Двадцатитысячная конная дружина князя Святослава споро шла на заход солнца. Погода стояла добрая, без дождей. Самое время явиться киевским витязям в Болгарию и настигнуть беглецов – хазар, яссов, да койсогов с волжскими булгарами, что нашли прибежище у болгарского царя Петра после разгрома Хазарского Каганата. Всё это время, где бы ни сражался князь, а всё чуял, будто дыхание в затылок, затаившуюся беду на полуденном заходе, что терпеливо ждала своего часа. Нынче пришла пора покончить с сим тайным кинжалом за спиной.
Дружина вышла на берег быстрого Днестра. Здесь, у поросших старыми вербами берегов, князь повелел сделать привал, чтобы поутру переправиться на десную сторону.
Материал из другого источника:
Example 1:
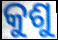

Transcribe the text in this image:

କୁଶୁ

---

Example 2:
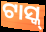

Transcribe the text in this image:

ଟାସ୍କ୍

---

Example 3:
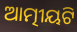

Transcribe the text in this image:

ଆତ୍ମୀୟଟି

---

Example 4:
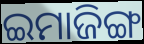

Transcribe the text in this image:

ଇମାଜିଙ୍ଗ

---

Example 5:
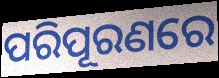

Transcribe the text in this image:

ପରିପୂରଣରେ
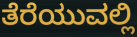
ತೆರೆಯುವಲ್ಲಿ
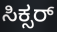
ಸಿಕ್ಸರ್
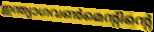
ഇന്ത്യാഗവൺമെന്റിന്റെ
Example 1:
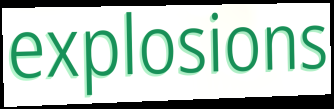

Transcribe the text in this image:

explosions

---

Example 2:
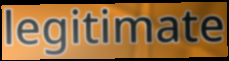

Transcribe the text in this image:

legitimate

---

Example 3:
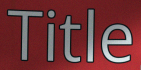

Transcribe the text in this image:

Title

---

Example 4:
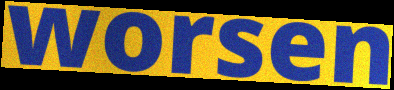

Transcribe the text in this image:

worsen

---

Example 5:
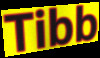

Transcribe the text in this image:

Tibb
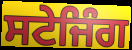
ਸਟੇਜਿੰਗ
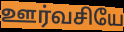
ஊர்வசியே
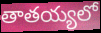
తాతయ్యలో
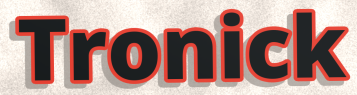
Tronick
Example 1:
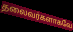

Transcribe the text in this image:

தலைவர்களாகவே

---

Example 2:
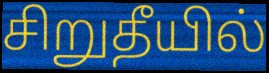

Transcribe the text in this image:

சிறுதீயில்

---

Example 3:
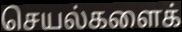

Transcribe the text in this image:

செயல்களைக்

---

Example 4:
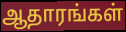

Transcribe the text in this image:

ஆதாரங்கள்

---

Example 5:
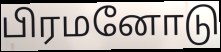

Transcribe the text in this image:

பிரமனோடு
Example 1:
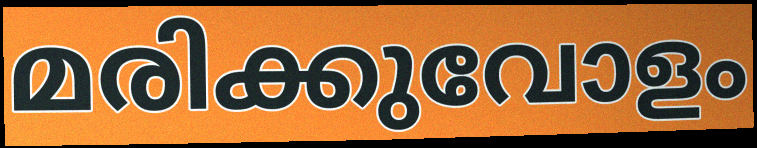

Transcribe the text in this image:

മരിക്കുവോളം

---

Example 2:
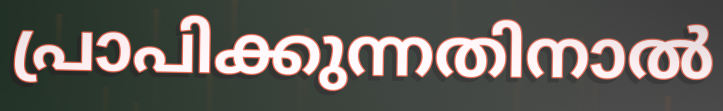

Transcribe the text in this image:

പ്രാപിക്കുന്നതിനാൽ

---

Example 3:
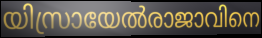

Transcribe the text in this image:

യിസ്രായേൽരാജാവിനെ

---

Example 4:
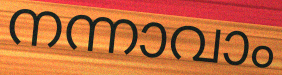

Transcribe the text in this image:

നന്നാവാം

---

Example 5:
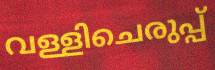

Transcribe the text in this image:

വള്ളിചെരുപ്പ്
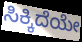
ಸಿಕ್ಕಿದೆಯೇ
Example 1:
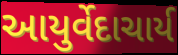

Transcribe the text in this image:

આયુર્વેદાચાર્ય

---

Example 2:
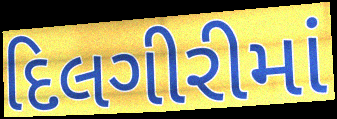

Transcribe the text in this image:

દિલગીરીમાં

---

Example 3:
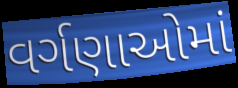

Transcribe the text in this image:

વર્ગણાઓમાં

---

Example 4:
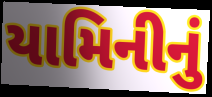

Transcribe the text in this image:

યામિનીનું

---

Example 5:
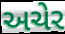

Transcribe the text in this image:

અચેર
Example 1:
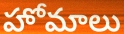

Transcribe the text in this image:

హోమాలు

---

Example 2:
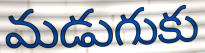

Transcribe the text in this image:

మడుగుకు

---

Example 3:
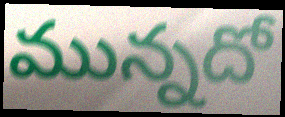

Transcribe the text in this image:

మున్నదో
Изведывательская сотня, разделившись, отправилась вверх и вниз по течению реки. Остальные всадники расседлали коней, стреножили их и под зорким оком дозорных пустили пастись на луг. Затрещали костры, воины принялись жарить на них свои нехитрые припасы да дичину, что добыли по пути или тут же у берега.
Уже темнело, когда князю доложили, что прискакал гонец из Киева со срочной вестью.
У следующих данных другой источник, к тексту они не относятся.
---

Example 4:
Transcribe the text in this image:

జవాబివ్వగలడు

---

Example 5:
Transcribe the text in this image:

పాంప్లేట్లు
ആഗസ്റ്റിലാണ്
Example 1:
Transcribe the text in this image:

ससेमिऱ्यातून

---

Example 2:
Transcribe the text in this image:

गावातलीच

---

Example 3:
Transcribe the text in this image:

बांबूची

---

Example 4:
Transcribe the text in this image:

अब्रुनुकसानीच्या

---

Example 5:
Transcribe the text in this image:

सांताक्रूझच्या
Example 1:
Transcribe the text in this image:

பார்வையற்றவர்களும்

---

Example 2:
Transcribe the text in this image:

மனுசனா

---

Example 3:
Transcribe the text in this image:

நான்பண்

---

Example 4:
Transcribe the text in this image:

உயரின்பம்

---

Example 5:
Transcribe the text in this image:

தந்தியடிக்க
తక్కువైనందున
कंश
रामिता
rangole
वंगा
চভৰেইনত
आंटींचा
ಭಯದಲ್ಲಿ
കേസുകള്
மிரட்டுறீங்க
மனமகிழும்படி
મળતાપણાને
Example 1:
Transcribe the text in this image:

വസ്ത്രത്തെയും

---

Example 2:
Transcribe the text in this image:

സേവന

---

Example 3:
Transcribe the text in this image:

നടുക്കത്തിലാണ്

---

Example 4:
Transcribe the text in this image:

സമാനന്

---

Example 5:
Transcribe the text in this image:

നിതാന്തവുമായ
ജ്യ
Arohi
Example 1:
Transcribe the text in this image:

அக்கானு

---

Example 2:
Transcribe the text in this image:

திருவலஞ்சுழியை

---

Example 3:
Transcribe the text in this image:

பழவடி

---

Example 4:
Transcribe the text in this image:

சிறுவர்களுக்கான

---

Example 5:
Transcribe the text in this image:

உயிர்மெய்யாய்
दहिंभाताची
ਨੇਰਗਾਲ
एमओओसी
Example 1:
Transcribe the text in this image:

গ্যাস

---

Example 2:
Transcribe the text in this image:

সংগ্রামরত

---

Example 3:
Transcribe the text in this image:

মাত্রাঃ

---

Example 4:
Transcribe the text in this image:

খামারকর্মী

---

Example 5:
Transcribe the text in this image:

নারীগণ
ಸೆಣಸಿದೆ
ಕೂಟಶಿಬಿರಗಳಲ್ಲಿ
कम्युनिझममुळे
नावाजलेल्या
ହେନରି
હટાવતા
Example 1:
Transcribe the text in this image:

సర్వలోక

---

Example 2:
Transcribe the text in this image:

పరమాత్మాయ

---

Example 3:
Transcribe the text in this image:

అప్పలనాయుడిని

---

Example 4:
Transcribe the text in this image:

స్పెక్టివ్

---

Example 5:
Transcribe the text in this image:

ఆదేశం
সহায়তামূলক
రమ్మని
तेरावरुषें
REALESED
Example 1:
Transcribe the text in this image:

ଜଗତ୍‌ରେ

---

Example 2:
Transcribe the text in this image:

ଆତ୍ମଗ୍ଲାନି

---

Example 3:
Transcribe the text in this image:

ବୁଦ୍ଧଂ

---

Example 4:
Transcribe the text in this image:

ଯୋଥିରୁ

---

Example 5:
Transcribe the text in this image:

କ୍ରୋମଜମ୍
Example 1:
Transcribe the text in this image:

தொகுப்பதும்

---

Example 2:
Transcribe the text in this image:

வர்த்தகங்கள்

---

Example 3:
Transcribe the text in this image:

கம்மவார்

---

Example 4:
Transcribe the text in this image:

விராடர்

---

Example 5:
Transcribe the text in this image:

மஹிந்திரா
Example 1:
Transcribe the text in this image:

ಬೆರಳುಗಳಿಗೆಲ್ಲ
– Давай его сюда, что-то стряслось? – озабоченно молвил Святослав.
– Стряслось, княже, – с поклоном отвечал усталый гонец, – вятичи от Киева отложились, посадников твоих изгнали и заявили, что отныне будут сами себе хозяева.
– Вот хитрецы, – возмутился Святослав, – Киев от хазар их освободил, а теперь не нужен стал?! Кто же там верховодит?
– Так рекут, княже, что купцы вначале возроптали, мол, чего это мы Киеву подати будем платить, а после уже и бояре их поддержали, – отвечал посланник.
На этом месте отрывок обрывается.